Input —
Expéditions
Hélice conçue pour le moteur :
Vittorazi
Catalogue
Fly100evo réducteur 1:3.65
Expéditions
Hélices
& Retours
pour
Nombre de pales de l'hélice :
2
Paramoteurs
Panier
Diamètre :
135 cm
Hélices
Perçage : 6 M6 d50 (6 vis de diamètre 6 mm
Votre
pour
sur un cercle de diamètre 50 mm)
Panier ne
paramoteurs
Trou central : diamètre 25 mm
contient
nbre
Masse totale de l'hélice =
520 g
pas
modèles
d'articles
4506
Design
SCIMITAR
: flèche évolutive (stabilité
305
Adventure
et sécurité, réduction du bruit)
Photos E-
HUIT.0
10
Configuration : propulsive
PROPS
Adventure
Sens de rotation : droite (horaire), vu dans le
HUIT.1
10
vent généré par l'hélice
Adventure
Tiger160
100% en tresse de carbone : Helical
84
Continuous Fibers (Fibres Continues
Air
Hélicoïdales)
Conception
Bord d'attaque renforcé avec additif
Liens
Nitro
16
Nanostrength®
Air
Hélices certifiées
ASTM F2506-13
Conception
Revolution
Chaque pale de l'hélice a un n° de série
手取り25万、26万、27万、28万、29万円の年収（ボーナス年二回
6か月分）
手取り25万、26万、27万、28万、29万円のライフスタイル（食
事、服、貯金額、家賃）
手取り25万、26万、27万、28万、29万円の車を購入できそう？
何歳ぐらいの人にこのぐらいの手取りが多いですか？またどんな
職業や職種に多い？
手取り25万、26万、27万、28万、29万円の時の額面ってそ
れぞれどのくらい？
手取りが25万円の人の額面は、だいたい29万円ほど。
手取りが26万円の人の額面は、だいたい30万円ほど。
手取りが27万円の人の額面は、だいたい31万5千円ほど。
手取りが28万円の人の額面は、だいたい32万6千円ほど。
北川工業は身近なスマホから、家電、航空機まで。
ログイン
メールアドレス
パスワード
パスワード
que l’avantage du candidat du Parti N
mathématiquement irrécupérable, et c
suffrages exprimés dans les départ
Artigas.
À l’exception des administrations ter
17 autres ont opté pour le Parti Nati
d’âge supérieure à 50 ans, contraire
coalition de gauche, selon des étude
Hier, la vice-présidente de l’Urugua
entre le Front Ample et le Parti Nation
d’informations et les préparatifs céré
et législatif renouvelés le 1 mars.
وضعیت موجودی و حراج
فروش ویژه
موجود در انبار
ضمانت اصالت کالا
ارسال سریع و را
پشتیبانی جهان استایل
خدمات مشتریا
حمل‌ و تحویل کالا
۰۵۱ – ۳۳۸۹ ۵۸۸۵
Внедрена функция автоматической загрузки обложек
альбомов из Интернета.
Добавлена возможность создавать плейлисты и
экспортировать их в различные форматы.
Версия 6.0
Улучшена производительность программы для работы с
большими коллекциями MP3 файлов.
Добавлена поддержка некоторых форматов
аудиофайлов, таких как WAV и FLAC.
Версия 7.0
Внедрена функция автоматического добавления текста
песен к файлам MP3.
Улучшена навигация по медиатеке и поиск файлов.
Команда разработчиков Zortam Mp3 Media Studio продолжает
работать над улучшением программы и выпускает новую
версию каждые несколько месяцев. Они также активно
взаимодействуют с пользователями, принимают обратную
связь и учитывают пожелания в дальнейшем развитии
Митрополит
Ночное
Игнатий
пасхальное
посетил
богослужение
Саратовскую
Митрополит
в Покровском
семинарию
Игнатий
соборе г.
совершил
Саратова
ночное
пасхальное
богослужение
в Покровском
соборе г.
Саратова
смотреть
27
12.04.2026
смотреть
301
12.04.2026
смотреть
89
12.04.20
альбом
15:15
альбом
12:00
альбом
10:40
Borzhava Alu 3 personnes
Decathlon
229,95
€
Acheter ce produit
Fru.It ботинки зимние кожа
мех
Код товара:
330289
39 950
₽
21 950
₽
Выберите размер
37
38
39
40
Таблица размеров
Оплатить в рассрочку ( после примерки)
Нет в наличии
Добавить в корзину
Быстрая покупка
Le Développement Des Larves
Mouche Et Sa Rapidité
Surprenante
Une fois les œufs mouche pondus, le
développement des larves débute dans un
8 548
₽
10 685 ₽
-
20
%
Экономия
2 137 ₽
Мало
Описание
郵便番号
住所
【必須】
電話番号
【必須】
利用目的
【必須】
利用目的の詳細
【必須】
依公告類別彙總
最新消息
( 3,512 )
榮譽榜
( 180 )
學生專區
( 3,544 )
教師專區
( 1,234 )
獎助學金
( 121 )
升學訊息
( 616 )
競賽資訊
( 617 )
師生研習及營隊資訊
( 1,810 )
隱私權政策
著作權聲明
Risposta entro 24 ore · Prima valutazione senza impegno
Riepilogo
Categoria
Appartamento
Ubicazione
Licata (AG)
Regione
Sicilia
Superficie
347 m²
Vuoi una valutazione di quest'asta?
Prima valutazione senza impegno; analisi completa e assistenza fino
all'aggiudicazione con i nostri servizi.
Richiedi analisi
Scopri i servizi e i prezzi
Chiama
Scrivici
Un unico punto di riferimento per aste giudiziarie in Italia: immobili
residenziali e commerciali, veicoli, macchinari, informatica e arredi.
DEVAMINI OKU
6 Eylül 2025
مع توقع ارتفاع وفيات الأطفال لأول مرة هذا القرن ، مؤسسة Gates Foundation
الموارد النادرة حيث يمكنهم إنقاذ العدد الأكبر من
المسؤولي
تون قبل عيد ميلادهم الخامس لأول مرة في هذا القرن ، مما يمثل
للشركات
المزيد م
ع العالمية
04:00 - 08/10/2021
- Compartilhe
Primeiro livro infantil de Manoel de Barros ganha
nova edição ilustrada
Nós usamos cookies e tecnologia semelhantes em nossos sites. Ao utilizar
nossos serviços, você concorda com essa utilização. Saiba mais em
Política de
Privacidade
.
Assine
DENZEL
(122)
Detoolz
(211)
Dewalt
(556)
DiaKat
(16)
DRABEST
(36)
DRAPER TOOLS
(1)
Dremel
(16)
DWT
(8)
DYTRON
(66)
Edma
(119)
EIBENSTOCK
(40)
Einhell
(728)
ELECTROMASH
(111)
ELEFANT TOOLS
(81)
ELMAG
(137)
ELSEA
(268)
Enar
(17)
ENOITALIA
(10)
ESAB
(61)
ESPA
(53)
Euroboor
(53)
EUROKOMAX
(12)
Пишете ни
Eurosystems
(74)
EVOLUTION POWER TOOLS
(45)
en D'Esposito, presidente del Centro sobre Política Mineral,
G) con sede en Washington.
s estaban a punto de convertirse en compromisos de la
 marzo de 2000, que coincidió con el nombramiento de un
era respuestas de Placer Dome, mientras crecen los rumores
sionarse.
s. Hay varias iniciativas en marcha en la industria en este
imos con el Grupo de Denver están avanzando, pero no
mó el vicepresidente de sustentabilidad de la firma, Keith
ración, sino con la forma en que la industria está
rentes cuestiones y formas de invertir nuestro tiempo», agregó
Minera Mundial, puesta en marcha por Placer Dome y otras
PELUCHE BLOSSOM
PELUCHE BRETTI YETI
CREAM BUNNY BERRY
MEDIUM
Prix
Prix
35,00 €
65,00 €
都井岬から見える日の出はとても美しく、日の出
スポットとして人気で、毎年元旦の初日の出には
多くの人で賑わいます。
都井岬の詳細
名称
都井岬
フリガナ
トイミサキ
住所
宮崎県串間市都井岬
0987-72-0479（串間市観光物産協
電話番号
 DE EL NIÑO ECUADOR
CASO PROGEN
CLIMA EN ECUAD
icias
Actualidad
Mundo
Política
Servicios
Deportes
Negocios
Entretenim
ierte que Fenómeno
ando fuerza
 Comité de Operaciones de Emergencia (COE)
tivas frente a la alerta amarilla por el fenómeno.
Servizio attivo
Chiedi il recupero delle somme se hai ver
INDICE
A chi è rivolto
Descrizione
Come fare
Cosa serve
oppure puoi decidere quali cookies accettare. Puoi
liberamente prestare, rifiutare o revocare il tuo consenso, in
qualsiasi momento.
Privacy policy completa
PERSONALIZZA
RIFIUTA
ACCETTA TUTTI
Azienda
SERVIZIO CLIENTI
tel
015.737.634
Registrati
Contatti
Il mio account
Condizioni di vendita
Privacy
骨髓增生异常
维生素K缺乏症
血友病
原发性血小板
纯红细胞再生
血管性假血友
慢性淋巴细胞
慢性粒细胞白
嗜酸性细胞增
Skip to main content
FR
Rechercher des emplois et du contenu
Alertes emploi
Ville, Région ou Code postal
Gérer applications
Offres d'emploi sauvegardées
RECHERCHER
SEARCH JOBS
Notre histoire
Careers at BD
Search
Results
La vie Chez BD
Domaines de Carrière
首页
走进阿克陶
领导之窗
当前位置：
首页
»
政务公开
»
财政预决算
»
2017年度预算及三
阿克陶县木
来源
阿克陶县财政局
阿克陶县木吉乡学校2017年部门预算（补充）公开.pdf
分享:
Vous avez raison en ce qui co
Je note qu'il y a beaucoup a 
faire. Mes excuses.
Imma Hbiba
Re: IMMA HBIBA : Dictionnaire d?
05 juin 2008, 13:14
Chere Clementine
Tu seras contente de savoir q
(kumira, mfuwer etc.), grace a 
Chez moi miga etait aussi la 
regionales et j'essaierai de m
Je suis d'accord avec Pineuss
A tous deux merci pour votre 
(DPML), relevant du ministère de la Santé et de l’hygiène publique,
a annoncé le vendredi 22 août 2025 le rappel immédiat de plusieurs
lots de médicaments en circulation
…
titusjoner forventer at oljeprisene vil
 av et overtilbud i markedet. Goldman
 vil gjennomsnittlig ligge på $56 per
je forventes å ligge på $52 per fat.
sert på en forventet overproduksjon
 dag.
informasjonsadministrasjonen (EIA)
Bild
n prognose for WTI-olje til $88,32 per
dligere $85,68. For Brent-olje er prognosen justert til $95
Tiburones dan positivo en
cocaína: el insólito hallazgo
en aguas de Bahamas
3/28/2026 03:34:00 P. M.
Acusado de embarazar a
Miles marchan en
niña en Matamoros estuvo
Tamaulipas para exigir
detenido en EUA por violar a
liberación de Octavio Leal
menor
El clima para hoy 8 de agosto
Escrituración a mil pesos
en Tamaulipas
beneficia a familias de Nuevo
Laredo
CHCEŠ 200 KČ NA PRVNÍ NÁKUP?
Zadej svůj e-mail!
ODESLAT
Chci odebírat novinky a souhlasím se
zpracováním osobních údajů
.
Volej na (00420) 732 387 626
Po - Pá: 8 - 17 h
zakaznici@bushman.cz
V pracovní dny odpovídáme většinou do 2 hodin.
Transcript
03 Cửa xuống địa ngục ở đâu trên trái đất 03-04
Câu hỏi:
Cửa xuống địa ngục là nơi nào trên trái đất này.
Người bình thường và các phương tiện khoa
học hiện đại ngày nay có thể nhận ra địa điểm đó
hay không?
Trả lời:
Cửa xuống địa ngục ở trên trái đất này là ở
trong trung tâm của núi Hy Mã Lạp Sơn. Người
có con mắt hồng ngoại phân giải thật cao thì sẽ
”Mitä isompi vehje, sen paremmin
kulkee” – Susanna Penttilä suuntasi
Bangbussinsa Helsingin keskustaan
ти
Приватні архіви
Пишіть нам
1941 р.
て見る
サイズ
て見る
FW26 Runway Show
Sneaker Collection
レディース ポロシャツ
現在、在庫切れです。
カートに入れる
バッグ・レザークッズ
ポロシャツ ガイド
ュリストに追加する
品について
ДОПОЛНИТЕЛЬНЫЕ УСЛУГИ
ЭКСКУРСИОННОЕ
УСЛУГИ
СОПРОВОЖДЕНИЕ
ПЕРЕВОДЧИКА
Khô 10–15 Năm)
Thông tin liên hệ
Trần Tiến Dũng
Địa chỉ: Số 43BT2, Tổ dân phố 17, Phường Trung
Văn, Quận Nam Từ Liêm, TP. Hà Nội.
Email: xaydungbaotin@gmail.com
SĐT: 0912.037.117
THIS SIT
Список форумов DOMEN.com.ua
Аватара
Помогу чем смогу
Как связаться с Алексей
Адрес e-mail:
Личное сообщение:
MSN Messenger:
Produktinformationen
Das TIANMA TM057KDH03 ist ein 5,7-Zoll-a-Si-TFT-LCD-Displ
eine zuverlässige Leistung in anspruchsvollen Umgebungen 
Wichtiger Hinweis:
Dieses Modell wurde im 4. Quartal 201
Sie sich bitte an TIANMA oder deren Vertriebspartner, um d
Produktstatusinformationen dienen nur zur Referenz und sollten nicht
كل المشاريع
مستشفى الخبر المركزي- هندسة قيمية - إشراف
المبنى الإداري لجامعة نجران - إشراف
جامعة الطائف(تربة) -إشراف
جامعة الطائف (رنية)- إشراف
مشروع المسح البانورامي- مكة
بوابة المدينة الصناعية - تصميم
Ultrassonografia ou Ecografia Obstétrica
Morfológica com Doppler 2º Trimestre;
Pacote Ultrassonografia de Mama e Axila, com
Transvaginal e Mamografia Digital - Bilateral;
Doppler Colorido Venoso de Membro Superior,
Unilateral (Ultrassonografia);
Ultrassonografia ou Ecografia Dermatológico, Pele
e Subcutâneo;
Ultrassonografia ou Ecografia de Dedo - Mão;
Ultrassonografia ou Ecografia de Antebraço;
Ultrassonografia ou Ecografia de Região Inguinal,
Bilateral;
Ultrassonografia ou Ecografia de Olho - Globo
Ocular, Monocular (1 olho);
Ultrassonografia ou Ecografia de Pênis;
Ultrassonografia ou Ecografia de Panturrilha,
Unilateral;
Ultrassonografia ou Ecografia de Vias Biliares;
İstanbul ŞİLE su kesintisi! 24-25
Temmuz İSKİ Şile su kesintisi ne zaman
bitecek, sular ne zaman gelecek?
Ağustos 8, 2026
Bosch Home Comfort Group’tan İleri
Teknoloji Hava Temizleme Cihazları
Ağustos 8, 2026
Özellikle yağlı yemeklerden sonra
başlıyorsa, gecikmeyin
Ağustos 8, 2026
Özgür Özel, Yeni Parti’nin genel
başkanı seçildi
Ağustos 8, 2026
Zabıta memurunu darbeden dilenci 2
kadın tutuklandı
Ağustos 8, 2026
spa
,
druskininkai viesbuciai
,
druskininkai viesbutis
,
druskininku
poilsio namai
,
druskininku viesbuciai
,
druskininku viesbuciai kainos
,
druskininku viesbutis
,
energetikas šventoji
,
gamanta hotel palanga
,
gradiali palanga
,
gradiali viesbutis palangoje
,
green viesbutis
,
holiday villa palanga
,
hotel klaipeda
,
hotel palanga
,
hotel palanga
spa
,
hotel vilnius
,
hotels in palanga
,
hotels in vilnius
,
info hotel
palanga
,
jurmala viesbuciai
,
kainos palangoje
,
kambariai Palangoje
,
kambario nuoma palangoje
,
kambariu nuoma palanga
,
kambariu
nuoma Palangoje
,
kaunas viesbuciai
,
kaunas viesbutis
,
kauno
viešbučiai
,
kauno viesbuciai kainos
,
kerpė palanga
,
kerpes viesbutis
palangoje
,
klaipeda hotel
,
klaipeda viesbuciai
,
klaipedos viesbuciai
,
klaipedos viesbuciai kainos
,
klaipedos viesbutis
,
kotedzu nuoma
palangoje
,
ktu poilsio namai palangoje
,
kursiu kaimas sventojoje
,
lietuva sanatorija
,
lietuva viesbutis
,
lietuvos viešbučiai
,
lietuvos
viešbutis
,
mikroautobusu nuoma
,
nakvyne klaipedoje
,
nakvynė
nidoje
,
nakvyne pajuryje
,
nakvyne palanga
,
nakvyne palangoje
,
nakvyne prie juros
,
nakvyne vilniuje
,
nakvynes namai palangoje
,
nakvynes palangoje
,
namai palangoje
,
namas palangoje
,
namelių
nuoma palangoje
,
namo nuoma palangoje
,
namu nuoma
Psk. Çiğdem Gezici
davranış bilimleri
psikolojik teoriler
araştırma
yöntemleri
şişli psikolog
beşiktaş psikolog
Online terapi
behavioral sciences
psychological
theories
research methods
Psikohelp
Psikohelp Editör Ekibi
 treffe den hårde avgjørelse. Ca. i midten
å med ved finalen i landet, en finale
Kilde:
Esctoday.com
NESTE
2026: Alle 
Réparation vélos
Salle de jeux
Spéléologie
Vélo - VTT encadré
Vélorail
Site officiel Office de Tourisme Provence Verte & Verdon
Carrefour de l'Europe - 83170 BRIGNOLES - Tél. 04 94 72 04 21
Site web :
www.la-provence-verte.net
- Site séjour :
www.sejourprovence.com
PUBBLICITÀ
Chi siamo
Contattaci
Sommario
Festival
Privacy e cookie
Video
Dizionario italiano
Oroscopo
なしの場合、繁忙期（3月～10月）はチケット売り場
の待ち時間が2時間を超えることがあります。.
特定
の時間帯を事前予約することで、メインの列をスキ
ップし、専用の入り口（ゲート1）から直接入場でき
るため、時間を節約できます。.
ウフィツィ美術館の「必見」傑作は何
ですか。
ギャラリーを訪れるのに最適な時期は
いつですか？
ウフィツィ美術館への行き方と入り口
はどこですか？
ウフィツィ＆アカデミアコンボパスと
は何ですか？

Problem details —
In the material above, transcribe exactly the lines beginning at the one with "lots de médicaments en circulation" and ending at the one with "Sie sich bitte", both included.

Response to the exercise —
lots de médicaments en circulation
…
titusjoner forventer at oljeprisene vil
 av et overtilbud i markedet. Goldman
 vil gjennomsnittlig ligge på $56 per
je forventes å ligge på $52 per fat.
sert på en forventet overproduksjon
 dag.
informasjonsadministrasjonen (EIA)
Bild
n prognose for WTI-olje til $88,32 per
dligere $85,68. For Brent-olje er prognosen justert til $95
Tiburones dan positivo en
cocaína: el insólito hallazgo
en aguas de Bahamas
3/28/2026 03:34:00 P. M.
Acusado de embarazar a
Miles marchan en
niña en Matamoros estuvo
Tamaulipas para exigir
detenido en EUA por violar a
liberación de Octavio Leal
menor
El clima para hoy 8 de agosto
Escrituración a mil pesos
en Tamaulipas
beneficia a familias de Nuevo
Laredo
CHCEŠ 200 KČ NA PRVNÍ NÁKUP?
Zadej svůj e-mail!
ODESLAT
Chci odebírat novinky a souhlasím se
zpracováním osobních údajů
.
Volej na (00420) 732 387 626
Po - Pá: 8 - 17 h
zakaznici@bushman.cz
V pracovní dny odpovídáme většinou do 2 hodin.
Transcript
03 Cửa xuống địa ngục ở đâu trên trái đất 03-04
Câu hỏi:
Cửa xuống địa ngục là nơi nào trên trái đất này.
Người bình thường và các phương tiện khoa
học hiện đại ngày nay có thể nhận ra địa điểm đó
hay không?
Trả lời:
Cửa xuống địa ngục ở trên trái đất này là ở
trong trung tâm của núi Hy Mã Lạp Sơn. Người
có con mắt hồng ngoại phân giải thật cao thì sẽ
”Mitä isompi vehje, sen paremmin
kulkee” – Susanna Penttilä suuntasi
Bangbussinsa Helsingin keskustaan
ти
Приватні архіви
Пишіть нам
1941 р.
て見る
サイズ
て見る
FW26 Runway Show
Sneaker Collection
レディース ポロシャツ
現在、在庫切れです。
カートに入れる
バッグ・レザークッズ
ポロシャツ ガイド
ュリストに追加する
品について
ДОПОЛНИТЕЛЬНЫЕ УСЛУГИ
ЭКСКУРСИОННОЕ
УСЛУГИ
СОПРОВОЖДЕНИЕ
ПЕРЕВОДЧИКА
Khô 10–15 Năm)
Thông tin liên hệ
Trần Tiến Dũng
Địa chỉ: Số 43BT2, Tổ dân phố 17, Phường Trung
Văn, Quận Nam Từ Liêm, TP. Hà Nội.
Email: xaydungbaotin@gmail.com
SĐT: 0912.037.117
THIS SIT
Список форумов DOMEN.com.ua
Аватара
Помогу чем смогу
Как связаться с Алексей
Адрес e-mail:
Личное сообщение:
MSN Messenger:
Produktinformationen
Das TIANMA TM057KDH03 ist ein 5,7-Zoll-a-Si-TFT-LCD-Displ
eine zuverlässige Leistung in anspruchsvollen Umgebungen 
Wichtiger Hinweis:
Dieses Modell wurde im 4. Quartal 201
Sie sich bitte an TIANMA oder deren Vertriebspartner, um d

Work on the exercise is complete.